La criminalité financière et la fraude constituent des risques pour lesquels les dirigeants d’entreprise sont le plus souvent peu outillés. Ils vont hésiter à tirer toutes les conséquences de telles situations, car les impératifs du marché et la réputation de l’entreprise y posent une chape de plomb. Les poursuites en justice qui devraient frapper le fraudeur ou son organisation ne sont pas systématiquement engagées, ni les conséquences tirées en termes d’organisation ou de contrôle interne.
Pourquoi le réviseur ne va-t-il pas systématiquement rechercher les cas de fraude ?
Les auditeurs externes, de par leurs missions légales ou contractuelles, sont souvent exposés aux conséquences de la criminalité financière.
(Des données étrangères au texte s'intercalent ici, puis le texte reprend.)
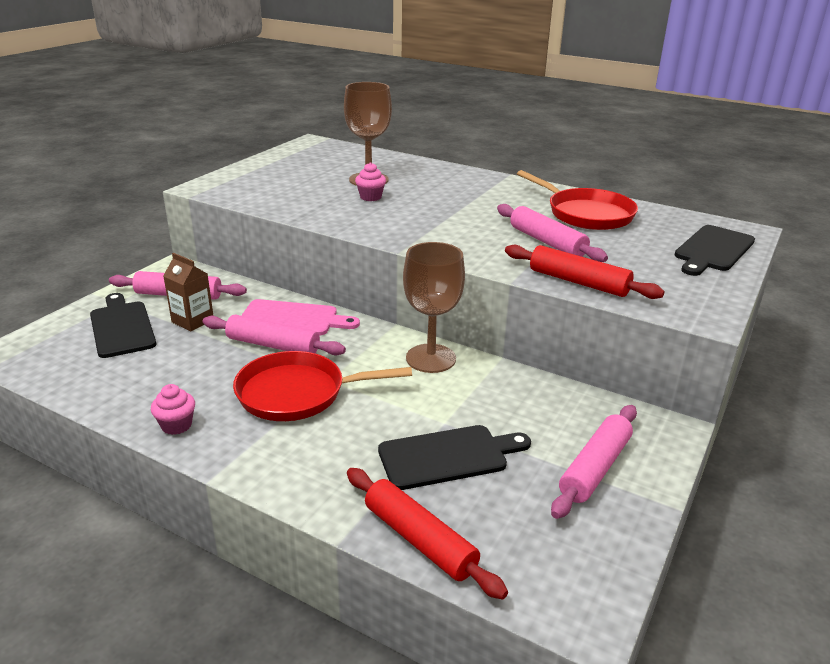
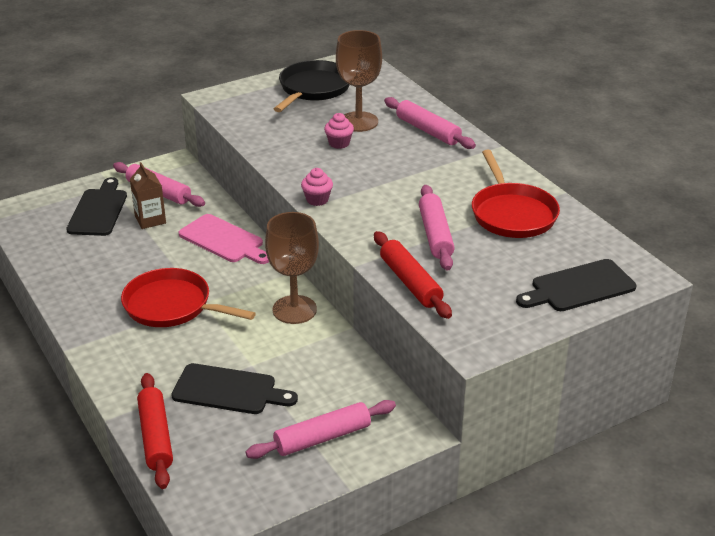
camera: 30 degrees right, 5 degrees up
pink cupcake [151,384,195,435] -> pink cupcake moved to [301,168,333,206]
pink rolling pin [203,314,346,355] -> pink rolling pin moved to [384,97,476,149]
none -> black pan [274,60,350,112]

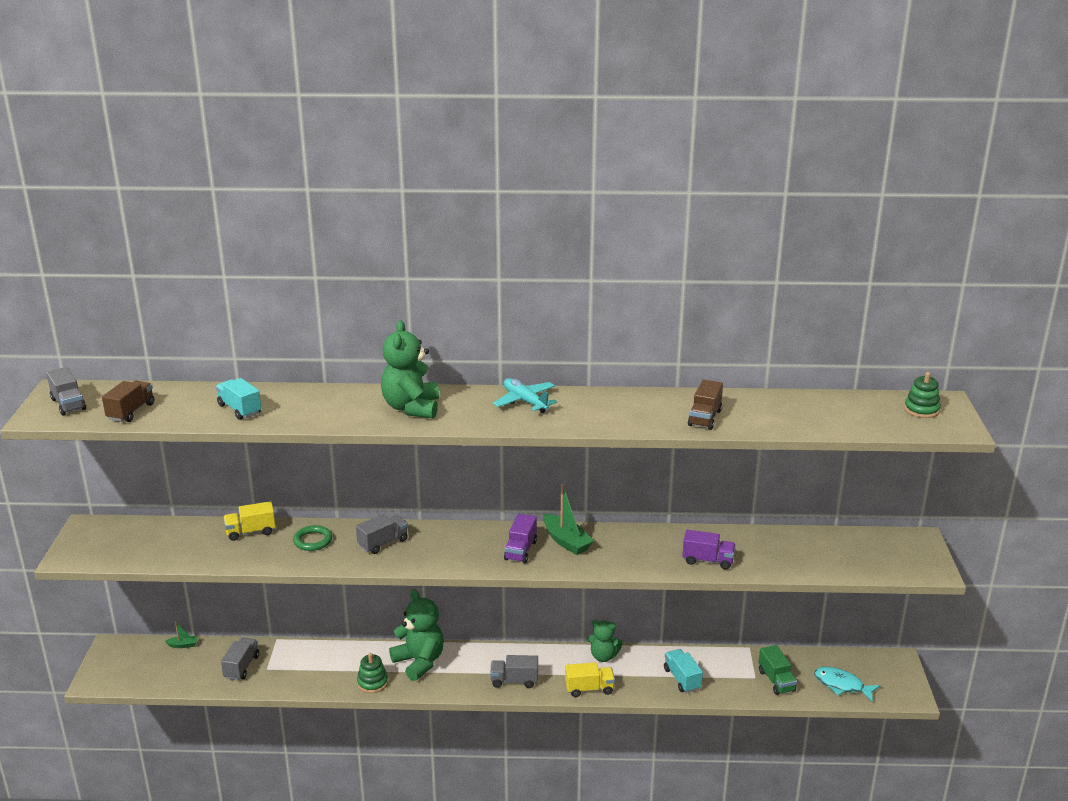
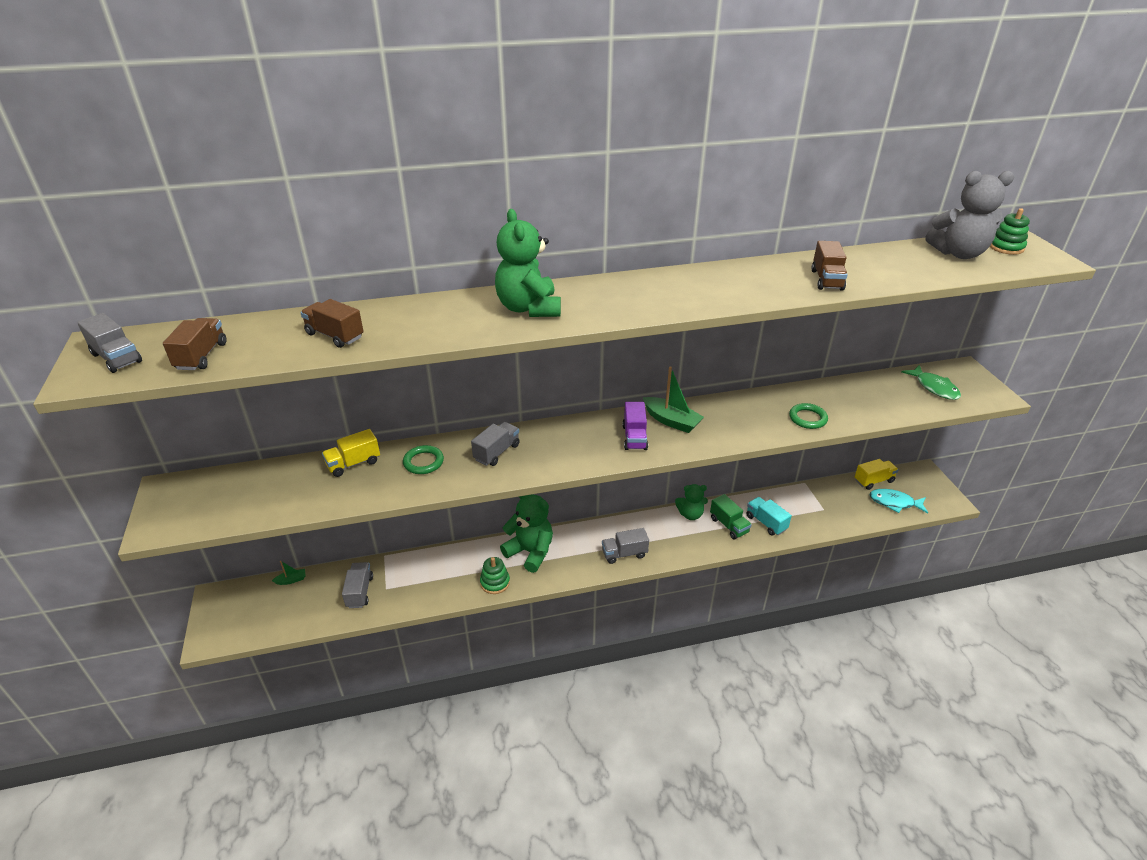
camera: 15 degrees left, 10 degrees up
turquoise truck [216,378,261,420] -> brown truck [300,299,364,348]
turquoise plane [493,378,557,413] -> none
yellow truck [565,662,615,697] -> yellow truck moved to [855,459,899,490]
purple truck [682,530,736,570] -> green ring [789,403,828,429]
green truck [759,645,797,695] -> green truck moved to [710,494,752,539]
none -> green fish [902,365,961,400]
none -> grey teddy bear [925,171,1014,259]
La mission du réviseur ne comporte pas la recherche systématique d’irrégularités, de malversations, de cas de fraudes ou de violations de la loi. En effet, il est matériellement impossible pour le réviseur de vérifier toutes les opérations comptables au titre d’un exercice. Toutefois, la norme d’audit suisse 240 prévoit des diligences précises en cas de fraude pour en déterminer l’impact sur les comptes d’une part ou l’évaluation des risques de fraude par le biais de discussion avec les membres de l’équipe de révision et des entretiens avec la gouvernance de l’entreprise d’autre part. Toutes les irrégularités découvertes sont systématiquement communiquées à la plus haute autorité de l’entreprise, conseil d’administration et assemblée générales inclus au regard des articles 728 b et c CO.
A qui appartient la responsabilité d’agir ?
La responsabilité première pour la prévention et la détection des fraudes incombe aux personnes constituant la direction de l’entreprise. Il faut développer une culture d’entreprise prônant l’éthique et l’honnêteté et mettre en place un système de contrôle interne adéquat, réduisant le risque de non détection doublé d’une surveillance effective de la direction.
Quel est le meilleur environnement pour une fraude ?
Les entreprises ayant une faible culture de contrôle ou des procédures anciennes, les sociétés avec de grandes difficultés pour boucler l’année, en perte ou voulant obtenir un prêt, les filiales éloignées de leurs bases, les start-up devant maximiser leurs résultats après s’être vendues, les gérants cumulant tous les pouvoirs et disposant de la signature individuelle, les chefs-comptables sur-occupés ou ne prenant jamais de congés annuels, les employés disposant des batchs de paiement à distance et pouvant accéder aux opérations comptables ou même le grand patron dont personne »finalement » ne contrôle les frais de mission constituent un terreau favorable à la fraude.
En quoi consiste la fraude en matière financière ?
Quelques exemples de détournements
Les détournements d’actifs à l’échelle d’une entreprise, d’une filiale ou d’un groupe sont des exemples fréquents. Ainsi, un comptable disposant des codes de paiements et de la possibilité de commander et se faire livrer de la marchandise a-t-il pu détourner des centaines de milliers de francs en matériel informatique revendus sur un site commercial en ligne. Le gérant d’une filiale disposant d’une grande liberté d’action a pu utiliser à son profit les actifs d’une société: bijoux, meubles, art, voyages d’agrément, restaurants, clubs, assurance-vie et responsabilité personnelle, véhicules, factures créanciers fictives et doubles paiement des fournisseurs. Le chef comptable d’une autre société a créé des employés fictifs ou procédé à des versements de bonus fictifs sur son propre compte personnel.
Les dirigeants d’entreprise ou cadres attendus au tournant
Les dirigeants d’entreprise sont très exposés à l’appréciation à priori ou postérieure de leurs frais de mission. Si il est vrai que des abus sont relevés dans la nature des défraiements de certains (cadeaux d’un montant extravagant, hôtels et vols intercontinentaux »top du top », voyages au profit de membres de la famille, d’ami(e)s ou d’animaux de compagnie), leur appartenance à une société publique ou étatique peut voir de simple négligences ou erreurs de bonne foi constituer la matière à une mise à pied.